Start of Supplied entries

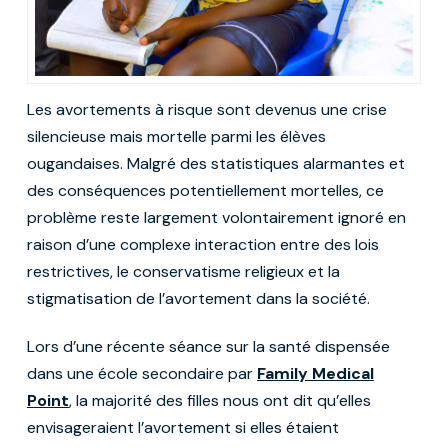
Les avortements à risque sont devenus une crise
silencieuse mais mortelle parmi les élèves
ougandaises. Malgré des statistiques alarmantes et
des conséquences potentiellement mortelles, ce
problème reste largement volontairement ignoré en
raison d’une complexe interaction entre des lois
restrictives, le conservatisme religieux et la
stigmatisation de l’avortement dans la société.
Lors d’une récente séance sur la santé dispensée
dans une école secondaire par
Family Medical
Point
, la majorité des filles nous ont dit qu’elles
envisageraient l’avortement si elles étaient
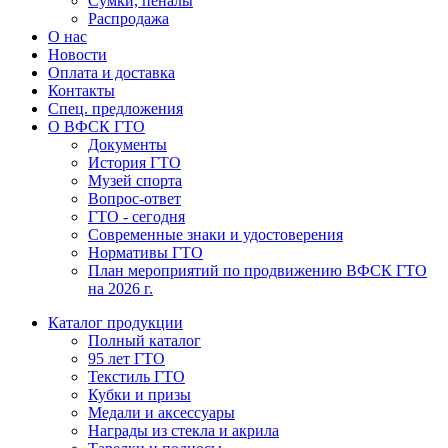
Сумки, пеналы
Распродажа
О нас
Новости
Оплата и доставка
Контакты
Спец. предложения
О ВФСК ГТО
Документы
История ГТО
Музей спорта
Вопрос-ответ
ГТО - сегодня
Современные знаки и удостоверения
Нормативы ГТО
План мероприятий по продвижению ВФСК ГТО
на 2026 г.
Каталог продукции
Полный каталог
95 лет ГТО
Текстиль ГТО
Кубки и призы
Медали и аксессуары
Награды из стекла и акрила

End of Supplied entries

** Task to complete **
Give back the records above exactly. Pictures stay out.

** Reply **
Les avortements à risque sont devenus une crise
silencieuse mais mortelle parmi les élèves
ougandaises. Malgré des statistiques alarmantes et
des conséquences potentiellement mortelles, ce
problème reste largement volontairement ignoré en
raison d’une complexe interaction entre des lois
restrictives, le conservatisme religieux et la
stigmatisation de l’avortement dans la société.
Lors d’une récente séance sur la santé dispensée
dans une école secondaire par
Family Medical
Point
, la majorité des filles nous ont dit qu’elles
envisageraient l’avortement si elles étaient
Сумки, пеналы
Распродажа
О нас
Новости
Оплата и доставка
Контакты
Спец. предложения
О ВФСК ГТО
Документы
История ГТО
Музей спорта
Вопрос-ответ
ГТО - сегодня
Современные знаки и удостоверения
Нормативы ГТО
План мероприятий по продвижению ВФСК ГТО
на 2026 г.
Каталог продукции
Полный каталог
95 лет ГТО
Текстиль ГТО
Кубки и призы
Медали и аксессуары
Награды из стекла и акрила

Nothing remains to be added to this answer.